Ein Teil in mir hoffte, dass ich Cole gefiel, diesen Teil ignorierte ich jedoch. Ich klopfte an die Tür und steckte nur meinen Kopf hinein. „Seid ihr fertig?" fragte ich und Cole nickte. Dad stand noch vorm Spiegel, als ich jedoch einen Schritt ins Zimmer ging, drehte er sich zu mir und umarmte mich. „Wann habt ihr das alles geplant? Das ist ja... unglaublich, Überraschung gelungen." Strahlte er, was sich sofort auf mich übertrug. „Planung, Dad. Alles Planung." Grinste ich.
„Bist du bereit?" fragte ich dann, als er mich losgelassen hatte. „Fast." Lächelte Dad und hielt mir die Fliege entgegen. „Ich kann das nicht." Meinte er und so machte ich sie ihm um. Ich hatte es damals von Mum gelernt, eine gute Ehefrau muss Fliegen binden können, hatte sie immer gesagt.
Dad bedankte sich und ich wollte schonwieder aus dem Zimmer gehen, als Cole mich aufhielt. Ich wusste, dass er ebenfalls weder Fliegen noch Krawatten binden konnte, da er das nie gebraucht hatte, doch ich nahm an, er hätte schon jemand anderen gefragt.
„Scheiß drauf." Murmelte ich und stellte mich vor Cole hin. Mein Herz pochte wie beim ersten Mal, verdammtes Herz. Ich spürte Coles Blick auf mir, die ganze Zeit über, und es kam mir vor, als würde es eine Ewigkeit dauern, seine Fliege zu binden. Außerdem machten sein wundervoller Geruch und sein übertrieben gutes Aussehen es nicht einfacher.
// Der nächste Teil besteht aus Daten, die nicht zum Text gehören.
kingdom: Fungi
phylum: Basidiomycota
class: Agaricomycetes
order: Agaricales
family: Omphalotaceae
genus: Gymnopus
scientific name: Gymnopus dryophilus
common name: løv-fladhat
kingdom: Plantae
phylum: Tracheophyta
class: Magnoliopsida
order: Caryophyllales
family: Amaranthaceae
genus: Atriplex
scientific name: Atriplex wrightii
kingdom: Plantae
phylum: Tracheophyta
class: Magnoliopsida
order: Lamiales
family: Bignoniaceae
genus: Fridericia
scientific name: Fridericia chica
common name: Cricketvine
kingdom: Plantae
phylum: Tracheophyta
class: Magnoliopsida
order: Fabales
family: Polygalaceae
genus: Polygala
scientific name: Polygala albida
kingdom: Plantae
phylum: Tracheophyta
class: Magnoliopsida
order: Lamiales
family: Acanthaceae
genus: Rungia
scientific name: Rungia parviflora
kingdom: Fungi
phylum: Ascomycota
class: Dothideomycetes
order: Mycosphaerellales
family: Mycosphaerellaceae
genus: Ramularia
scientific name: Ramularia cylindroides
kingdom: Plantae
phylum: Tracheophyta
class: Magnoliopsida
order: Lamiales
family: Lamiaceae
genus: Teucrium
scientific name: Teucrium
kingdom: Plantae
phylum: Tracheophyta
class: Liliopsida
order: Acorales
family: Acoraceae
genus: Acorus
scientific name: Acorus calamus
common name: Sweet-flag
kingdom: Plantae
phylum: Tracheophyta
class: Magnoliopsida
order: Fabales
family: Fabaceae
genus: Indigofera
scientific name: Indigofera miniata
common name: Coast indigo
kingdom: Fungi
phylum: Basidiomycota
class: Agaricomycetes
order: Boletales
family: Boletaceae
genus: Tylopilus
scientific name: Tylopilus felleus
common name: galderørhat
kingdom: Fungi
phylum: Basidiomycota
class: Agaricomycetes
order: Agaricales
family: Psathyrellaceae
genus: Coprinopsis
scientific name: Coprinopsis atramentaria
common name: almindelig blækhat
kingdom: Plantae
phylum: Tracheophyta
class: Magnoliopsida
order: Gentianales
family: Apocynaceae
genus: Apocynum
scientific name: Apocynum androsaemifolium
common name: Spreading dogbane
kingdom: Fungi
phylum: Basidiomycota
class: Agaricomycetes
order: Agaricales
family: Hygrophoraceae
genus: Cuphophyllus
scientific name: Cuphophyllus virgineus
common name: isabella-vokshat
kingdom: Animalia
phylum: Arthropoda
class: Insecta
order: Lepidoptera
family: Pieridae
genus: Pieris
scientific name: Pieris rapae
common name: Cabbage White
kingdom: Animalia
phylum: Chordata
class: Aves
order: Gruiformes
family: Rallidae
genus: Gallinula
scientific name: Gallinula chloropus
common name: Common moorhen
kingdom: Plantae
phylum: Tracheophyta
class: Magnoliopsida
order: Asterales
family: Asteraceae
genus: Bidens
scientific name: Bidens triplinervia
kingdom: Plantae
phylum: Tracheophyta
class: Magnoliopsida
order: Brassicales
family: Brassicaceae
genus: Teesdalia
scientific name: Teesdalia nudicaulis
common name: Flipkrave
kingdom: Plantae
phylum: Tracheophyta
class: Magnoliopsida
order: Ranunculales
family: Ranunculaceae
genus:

Gerade, als ich fast fertig war, sprach Dad meine Gedanken von zuvor laut aus. „Eine gute Ehefrau muss Fliegen binden können, hat deine Mum immer gesagt." Flüsterte er bedächtig. Ich erstarrte in meiner Bewegung und schluckte. Wieso musste er das genau dann sagen, wenn ich mit Cole beschäftigt war?
Ein müdes Lächeln kam über mein Gesicht, ich beendete meine Arbeit schnell und klopfte Cole auf die Brust, als Zeichen, dass er fertig war. „Danke." Lächelte er und ich verlor mich beinahe darin. „Mum würde sich für dich freuen Dad." Flüsterte ich, bevor ich den Raum verließ.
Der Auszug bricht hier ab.